Record set section start

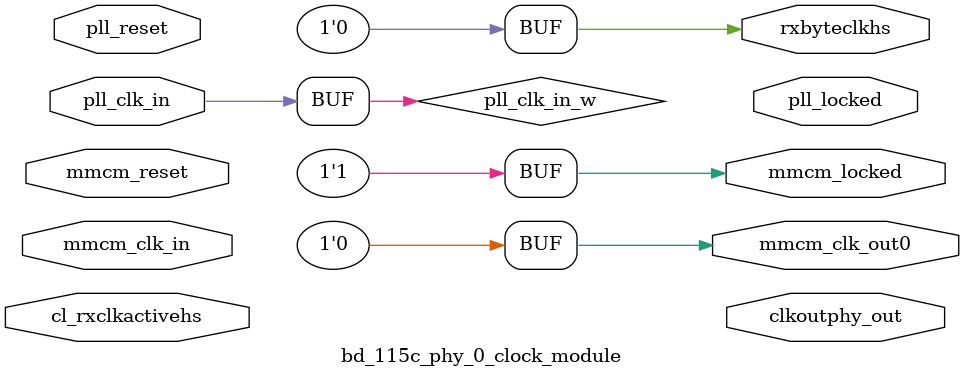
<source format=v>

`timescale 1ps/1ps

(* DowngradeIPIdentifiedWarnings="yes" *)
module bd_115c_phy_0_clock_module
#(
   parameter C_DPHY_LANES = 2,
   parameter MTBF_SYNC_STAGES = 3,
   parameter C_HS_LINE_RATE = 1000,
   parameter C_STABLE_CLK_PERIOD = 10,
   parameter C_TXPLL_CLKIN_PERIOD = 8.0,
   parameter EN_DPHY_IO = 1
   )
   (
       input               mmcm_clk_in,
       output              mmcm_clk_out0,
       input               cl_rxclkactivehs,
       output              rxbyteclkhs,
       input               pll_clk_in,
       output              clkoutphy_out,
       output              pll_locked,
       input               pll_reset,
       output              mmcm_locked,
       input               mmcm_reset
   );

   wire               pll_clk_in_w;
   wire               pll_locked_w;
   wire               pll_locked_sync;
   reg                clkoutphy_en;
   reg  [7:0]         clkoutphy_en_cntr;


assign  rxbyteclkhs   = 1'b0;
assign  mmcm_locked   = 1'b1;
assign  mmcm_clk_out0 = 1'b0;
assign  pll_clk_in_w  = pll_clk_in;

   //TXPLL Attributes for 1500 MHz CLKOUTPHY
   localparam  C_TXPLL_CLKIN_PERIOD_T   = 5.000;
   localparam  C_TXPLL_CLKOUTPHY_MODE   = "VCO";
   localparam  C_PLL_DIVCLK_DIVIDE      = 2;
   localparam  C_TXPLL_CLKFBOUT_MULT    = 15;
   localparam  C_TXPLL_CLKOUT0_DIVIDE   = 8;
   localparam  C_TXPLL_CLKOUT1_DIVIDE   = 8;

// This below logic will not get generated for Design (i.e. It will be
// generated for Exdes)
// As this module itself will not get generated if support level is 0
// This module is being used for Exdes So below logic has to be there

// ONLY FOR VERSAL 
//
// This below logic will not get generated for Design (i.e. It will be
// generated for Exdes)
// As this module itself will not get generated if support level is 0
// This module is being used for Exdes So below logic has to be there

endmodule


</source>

Record set section end

Job:
The reply should contain all of the data above, word for word, with no pictures.

Exercise answer:
<source format=v>

`timescale 1ps/1ps

(* DowngradeIPIdentifiedWarnings="yes" *)
module bd_115c_phy_0_clock_module
#(
   parameter C_DPHY_LANES = 2,
   parameter MTBF_SYNC_STAGES = 3,
   parameter C_HS_LINE_RATE = 1000,
   parameter C_STABLE_CLK_PERIOD = 10,
   parameter C_TXPLL_CLKIN_PERIOD = 8.0,
   parameter EN_DPHY_IO = 1
   )
   (
       input               mmcm_clk_in,
       output              mmcm_clk_out0,
       input               cl_rxclkactivehs,
       output              rxbyteclkhs,
       input               pll_clk_in,
       output              clkoutphy_out,
       output              pll_locked,
       input               pll_reset,
       output              mmcm_locked,
       input               mmcm_reset
   );

   wire               pll_clk_in_w;
   wire               pll_locked_w;
   wire               pll_locked_sync;
   reg                clkoutphy_en;
   reg  [7:0]         clkoutphy_en_cntr;


assign  rxbyteclkhs   = 1'b0;
assign  mmcm_locked   = 1'b1;
assign  mmcm_clk_out0 = 1'b0;
assign  pll_clk_in_w  = pll_clk_in;

   //TXPLL Attributes for 1500 MHz CLKOUTPHY
   localparam  C_TXPLL_CLKIN_PERIOD_T   = 5.000;
   localparam  C_TXPLL_CLKOUTPHY_MODE   = "VCO";
   localparam  C_PLL_DIVCLK_DIVIDE      = 2;
   localparam  C_TXPLL_CLKFBOUT_MULT    = 15;
   localparam  C_TXPLL_CLKOUT0_DIVIDE   = 8;
   localparam  C_TXPLL_CLKOUT1_DIVIDE   = 8;

// This below logic will not get generated for Design (i.e. It will be
// generated for Exdes)
// As this module itself will not get generated if support level is 0
// This module is being used for Exdes So below logic has to be there

// ONLY FOR VERSAL 
//
// This below logic will not get generated for Design (i.e. It will be
// generated for Exdes)
// As this module itself will not get generated if support level is 0
// This module is being used for Exdes So below logic has to be there

endmodule


</source>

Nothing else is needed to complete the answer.